Hantavirus pulmonary syndrome is an infectious disease characterized by flu-like symptoms that can progress rapidly to potentially life-threatening breathing problems.
Several types of hantaviruses can cause hantavirus pulmonary syndrome. They are carried by several types of rodents, particularly the deer mouse. You become infected primarily by breathing air infected with hantaviruses that are shed in rodent urine and droppings.
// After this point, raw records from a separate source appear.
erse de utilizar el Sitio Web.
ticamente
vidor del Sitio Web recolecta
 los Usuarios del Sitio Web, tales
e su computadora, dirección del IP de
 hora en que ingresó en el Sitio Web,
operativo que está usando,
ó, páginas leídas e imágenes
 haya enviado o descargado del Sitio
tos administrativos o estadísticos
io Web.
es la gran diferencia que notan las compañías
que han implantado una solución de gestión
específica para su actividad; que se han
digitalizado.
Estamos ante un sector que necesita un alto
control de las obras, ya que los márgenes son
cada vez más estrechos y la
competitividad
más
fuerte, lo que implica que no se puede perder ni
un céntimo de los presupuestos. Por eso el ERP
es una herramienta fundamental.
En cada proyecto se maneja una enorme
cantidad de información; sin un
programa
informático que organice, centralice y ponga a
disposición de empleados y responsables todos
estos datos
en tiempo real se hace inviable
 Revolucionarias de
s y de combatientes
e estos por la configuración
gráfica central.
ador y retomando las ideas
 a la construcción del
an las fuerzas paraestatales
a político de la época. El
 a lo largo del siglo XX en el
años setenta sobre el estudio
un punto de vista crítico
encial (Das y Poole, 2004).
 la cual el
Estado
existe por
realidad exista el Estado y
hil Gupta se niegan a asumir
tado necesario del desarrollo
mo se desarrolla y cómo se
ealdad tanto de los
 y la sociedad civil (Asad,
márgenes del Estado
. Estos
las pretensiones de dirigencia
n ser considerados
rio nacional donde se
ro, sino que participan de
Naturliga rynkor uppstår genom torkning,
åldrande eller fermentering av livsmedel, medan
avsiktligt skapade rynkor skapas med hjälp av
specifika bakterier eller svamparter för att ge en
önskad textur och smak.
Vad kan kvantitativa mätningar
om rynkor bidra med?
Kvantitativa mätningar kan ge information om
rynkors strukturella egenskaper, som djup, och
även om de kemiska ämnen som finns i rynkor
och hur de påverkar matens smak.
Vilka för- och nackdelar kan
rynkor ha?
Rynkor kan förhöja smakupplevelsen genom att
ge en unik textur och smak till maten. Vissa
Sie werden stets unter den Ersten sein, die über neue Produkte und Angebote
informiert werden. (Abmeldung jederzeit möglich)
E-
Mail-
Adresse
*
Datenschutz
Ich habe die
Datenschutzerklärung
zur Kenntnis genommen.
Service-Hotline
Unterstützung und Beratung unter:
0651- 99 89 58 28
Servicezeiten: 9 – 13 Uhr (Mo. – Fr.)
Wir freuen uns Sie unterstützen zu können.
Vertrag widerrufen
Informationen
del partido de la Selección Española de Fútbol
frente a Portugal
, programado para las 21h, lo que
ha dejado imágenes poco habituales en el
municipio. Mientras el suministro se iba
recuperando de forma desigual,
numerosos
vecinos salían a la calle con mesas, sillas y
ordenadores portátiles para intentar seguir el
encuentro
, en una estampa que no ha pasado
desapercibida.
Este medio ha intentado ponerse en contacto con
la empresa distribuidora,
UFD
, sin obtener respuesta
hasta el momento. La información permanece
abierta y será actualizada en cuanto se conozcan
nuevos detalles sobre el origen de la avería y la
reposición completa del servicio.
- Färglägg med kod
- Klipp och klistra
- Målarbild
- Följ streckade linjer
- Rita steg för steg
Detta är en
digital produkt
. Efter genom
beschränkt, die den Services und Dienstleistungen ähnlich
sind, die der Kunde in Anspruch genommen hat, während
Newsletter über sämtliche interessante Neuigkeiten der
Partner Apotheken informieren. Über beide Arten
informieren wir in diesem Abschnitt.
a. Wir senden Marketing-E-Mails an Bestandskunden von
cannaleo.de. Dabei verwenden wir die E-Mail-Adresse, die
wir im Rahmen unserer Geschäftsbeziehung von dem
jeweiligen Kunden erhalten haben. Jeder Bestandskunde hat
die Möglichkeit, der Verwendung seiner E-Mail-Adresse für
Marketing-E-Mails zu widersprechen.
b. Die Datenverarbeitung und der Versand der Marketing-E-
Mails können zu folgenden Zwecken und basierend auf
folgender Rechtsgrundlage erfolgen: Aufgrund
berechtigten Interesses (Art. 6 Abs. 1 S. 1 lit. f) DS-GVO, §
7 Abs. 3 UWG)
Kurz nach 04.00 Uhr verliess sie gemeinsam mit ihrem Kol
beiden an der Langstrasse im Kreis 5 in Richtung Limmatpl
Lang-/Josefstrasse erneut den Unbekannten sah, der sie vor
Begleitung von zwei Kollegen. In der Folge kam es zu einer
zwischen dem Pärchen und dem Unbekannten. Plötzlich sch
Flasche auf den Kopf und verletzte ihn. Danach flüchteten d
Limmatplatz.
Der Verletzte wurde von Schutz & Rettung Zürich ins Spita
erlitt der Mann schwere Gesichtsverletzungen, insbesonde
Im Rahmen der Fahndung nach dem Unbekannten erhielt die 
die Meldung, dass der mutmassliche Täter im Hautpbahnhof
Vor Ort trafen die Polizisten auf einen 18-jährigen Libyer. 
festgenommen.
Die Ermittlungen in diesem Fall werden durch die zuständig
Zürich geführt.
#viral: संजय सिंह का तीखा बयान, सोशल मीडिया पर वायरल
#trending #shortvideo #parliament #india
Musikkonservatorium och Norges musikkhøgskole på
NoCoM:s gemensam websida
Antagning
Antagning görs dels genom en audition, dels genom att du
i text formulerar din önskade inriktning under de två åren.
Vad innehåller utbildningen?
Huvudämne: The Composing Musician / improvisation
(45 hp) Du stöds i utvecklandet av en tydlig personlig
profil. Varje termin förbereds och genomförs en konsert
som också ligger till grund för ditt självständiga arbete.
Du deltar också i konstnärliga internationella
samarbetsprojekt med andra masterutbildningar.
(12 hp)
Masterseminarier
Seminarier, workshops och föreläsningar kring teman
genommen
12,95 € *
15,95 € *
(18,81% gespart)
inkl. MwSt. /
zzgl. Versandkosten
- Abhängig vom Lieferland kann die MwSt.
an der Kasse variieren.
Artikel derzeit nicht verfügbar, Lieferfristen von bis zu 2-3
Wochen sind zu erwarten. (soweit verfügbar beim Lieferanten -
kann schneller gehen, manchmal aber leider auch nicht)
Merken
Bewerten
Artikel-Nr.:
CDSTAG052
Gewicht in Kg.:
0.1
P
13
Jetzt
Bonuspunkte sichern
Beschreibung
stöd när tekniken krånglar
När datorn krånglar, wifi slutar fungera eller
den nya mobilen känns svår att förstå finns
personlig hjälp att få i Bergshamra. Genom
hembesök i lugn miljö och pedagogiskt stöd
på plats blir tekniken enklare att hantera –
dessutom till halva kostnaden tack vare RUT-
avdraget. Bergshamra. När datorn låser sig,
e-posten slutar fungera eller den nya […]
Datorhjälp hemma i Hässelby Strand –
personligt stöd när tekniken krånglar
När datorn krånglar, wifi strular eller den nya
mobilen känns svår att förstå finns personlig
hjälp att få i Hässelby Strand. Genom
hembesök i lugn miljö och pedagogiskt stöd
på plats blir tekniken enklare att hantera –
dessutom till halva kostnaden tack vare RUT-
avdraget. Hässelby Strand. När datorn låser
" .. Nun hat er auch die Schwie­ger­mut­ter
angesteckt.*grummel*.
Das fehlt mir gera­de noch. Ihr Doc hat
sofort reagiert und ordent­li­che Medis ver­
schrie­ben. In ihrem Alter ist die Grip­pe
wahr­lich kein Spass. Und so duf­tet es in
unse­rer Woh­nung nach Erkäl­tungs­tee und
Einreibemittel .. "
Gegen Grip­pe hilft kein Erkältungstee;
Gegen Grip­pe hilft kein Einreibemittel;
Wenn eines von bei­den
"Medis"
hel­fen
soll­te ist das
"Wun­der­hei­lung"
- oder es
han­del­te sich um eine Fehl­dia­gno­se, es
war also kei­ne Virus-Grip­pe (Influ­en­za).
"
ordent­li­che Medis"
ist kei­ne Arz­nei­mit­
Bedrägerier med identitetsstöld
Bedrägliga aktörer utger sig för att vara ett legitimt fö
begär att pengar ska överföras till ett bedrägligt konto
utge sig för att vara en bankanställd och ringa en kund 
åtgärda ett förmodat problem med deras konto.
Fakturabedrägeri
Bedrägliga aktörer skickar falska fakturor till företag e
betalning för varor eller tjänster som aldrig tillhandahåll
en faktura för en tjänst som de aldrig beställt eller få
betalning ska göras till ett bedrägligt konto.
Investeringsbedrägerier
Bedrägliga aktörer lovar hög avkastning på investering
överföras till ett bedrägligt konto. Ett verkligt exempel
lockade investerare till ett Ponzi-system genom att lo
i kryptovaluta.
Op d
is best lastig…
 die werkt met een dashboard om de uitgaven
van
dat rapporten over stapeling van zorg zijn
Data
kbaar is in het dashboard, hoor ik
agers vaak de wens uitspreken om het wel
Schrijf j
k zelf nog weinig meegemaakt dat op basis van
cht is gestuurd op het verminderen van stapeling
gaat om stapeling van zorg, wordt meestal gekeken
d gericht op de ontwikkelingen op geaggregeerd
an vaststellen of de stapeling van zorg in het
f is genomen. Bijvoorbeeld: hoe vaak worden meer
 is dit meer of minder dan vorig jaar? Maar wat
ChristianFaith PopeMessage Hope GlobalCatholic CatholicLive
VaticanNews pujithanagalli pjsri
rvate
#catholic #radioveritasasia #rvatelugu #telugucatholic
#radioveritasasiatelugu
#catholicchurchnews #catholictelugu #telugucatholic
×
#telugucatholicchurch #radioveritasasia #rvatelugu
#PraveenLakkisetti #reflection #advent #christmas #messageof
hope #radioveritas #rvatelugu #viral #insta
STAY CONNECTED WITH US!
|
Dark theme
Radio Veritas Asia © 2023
Hantavirus pulmonary syndrome advances through two distinct stages. In the first stage, you may experience flu-like signs and symptoms that may include:
Fever and chills
Headaches and muscle aches
Vomiting, diarrhea or abdominal pain
In its early stages, hantavirus infection is difficult to distinguish from influenza, pneumonia or other viral conditions. After four to 10 days, more-serious signs and symptoms begin. They typically include:
A cough that produces secretions
Shortness of breath
Fluid accumulating within the lungs
Low blood pressure
When to see a doctor
The signs and symptoms of hantavirus pulmonary syndrome can worsen suddenly and may quickly become life-threatening. If you’ve been around rodents or rodent droppings and have signs and symptoms of fever, chills, muscle aches or any difficulties breathing, seek immediate medical attention.
Keeping rodents out of your home and workplace can help reduce your risk of hantavirus infection. Try these tips:
Block access. Mice can squeeze through holes as small as 1/4 inch (6 millimeters) wide. Seal holes with wire screening, metal flashing or cement.
Close the food buffet. Wash dishes promptly, clean counters and floors, and store your food — including pet food — in rodent-proof containers. Use tightfitting lids on garbage cans.
Reduce nesting material. Clear brush, grass and junk away from the building’s foundation.
Set traps. Spring-loaded traps should be set along baseboards. Exercise caution while using poison-bait traps, as the poison also can harm people and pets.